Stored data entries:
· · · · ·

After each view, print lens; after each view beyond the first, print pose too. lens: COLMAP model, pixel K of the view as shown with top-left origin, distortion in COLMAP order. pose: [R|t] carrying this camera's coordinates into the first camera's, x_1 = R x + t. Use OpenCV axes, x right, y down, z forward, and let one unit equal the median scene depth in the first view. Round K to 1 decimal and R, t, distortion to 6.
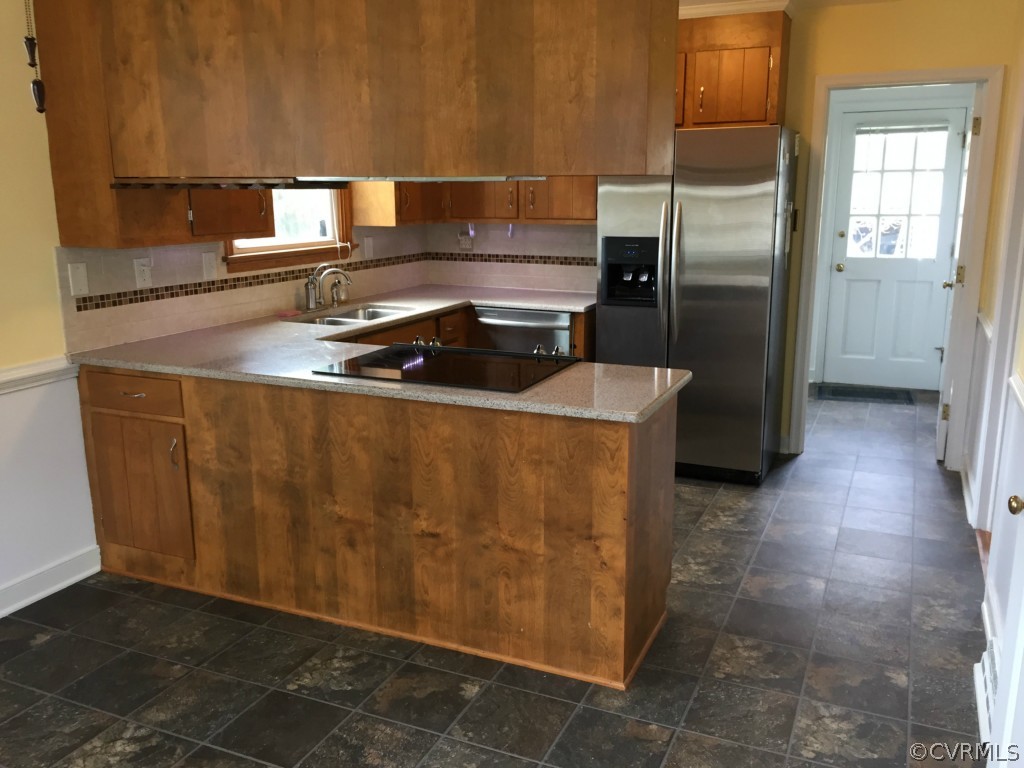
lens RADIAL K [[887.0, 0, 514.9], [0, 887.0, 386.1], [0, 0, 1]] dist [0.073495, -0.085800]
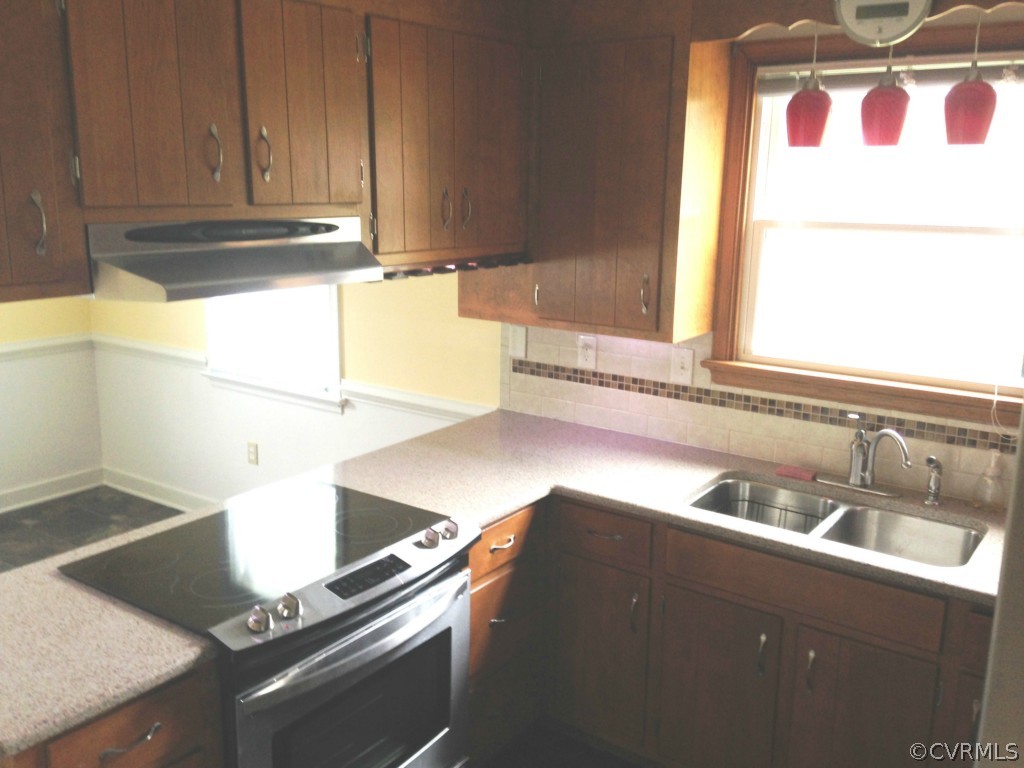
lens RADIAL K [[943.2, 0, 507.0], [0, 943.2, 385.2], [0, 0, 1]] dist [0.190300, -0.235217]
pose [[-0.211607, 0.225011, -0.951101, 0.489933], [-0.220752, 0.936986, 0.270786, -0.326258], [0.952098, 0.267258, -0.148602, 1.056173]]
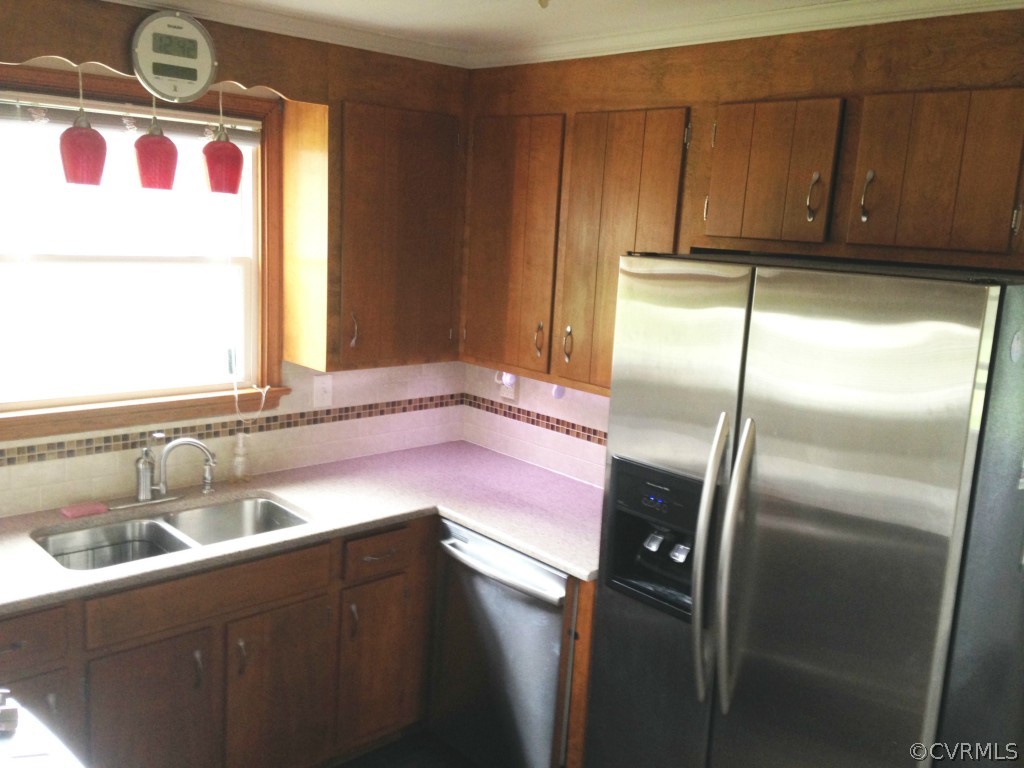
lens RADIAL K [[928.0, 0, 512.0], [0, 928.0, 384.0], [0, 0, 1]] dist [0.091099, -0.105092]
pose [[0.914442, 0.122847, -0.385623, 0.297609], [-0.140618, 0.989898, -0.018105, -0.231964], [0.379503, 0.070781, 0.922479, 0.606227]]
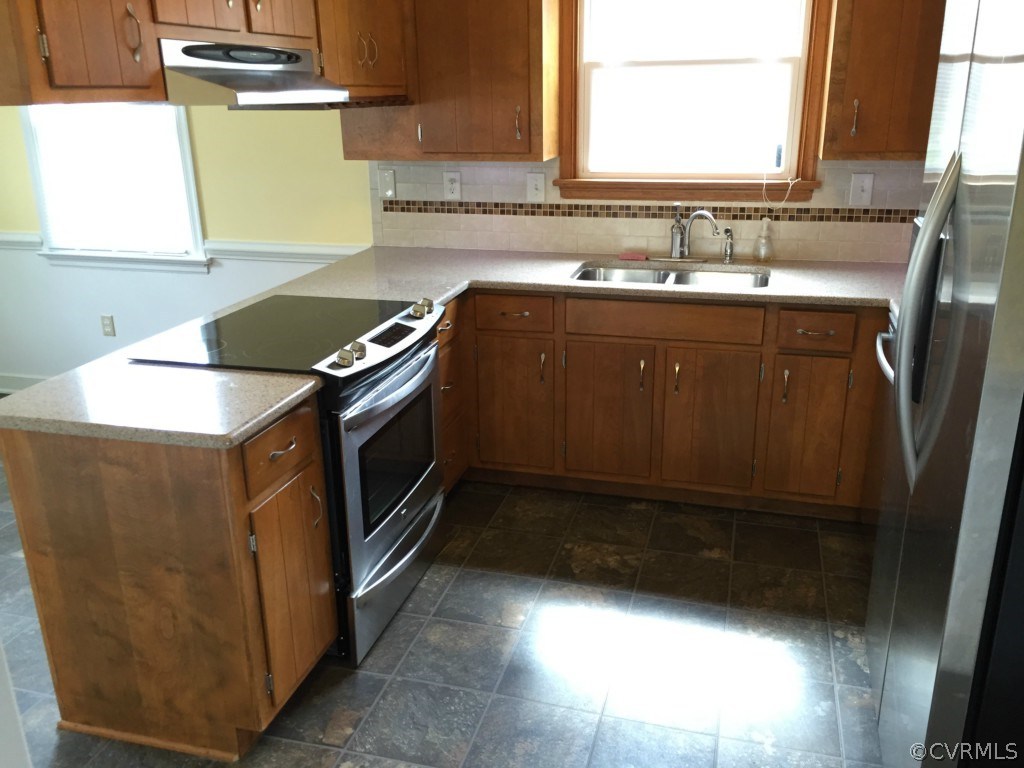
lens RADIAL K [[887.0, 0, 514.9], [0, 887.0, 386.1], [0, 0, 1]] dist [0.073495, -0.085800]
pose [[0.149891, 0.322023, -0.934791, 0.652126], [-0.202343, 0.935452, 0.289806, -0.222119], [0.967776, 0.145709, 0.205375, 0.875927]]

· · · · ·

▶ Task goal: Rewrite the records above, substituting "image" for every "view" and keeping everything else unchanged. Omit the pictures from your version.

▶ Solution for this exercise:
After each image, print lens; after each image beyond the first, print pose too. lens: COLMAP model, pixel K of the image as shown with top-left origin, distortion in COLMAP order. pose: [R|t] carrying this camera's coordinates into the first camera's, x_1 = R x + t. Use OpenCV axes, x right, y down, z forward, and let one unit equal the median scene depth in the first image. Round K to 1 decimal and R, t, distortion to 6.
lens RADIAL K [[887.0, 0, 514.9], [0, 887.0, 386.1], [0, 0, 1]] dist [0.073495, -0.085800]
lens RADIAL K [[943.2, 0, 507.0], [0, 943.2, 385.2], [0, 0, 1]] dist [0.190300, -0.235217]
pose [[-0.211607, 0.225011, -0.951101, 0.489933], [-0.220752, 0.936986, 0.270786, -0.326258], [0.952098, 0.267258, -0.148602, 1.056173]]
lens RADIAL K [[928.0, 0, 512.0], [0, 928.0, 384.0], [0, 0, 1]] dist [0.091099, -0.105092]
pose [[0.914442, 0.122847, -0.385623, 0.297609], [-0.140618, 0.989898, -0.018105, -0.231964], [0.379503, 0.070781, 0.922479, 0.606227]]
lens RADIAL K [[887.0, 0, 514.9], [0, 887.0, 386.1], [0, 0, 1]] dist [0.073495, -0.085800]
pose [[0.149891, 0.322023, -0.934791, 0.652126], [-0.202343, 0.935452, 0.289806, -0.222119], [0.967776, 0.145709, 0.205375, 0.875927]]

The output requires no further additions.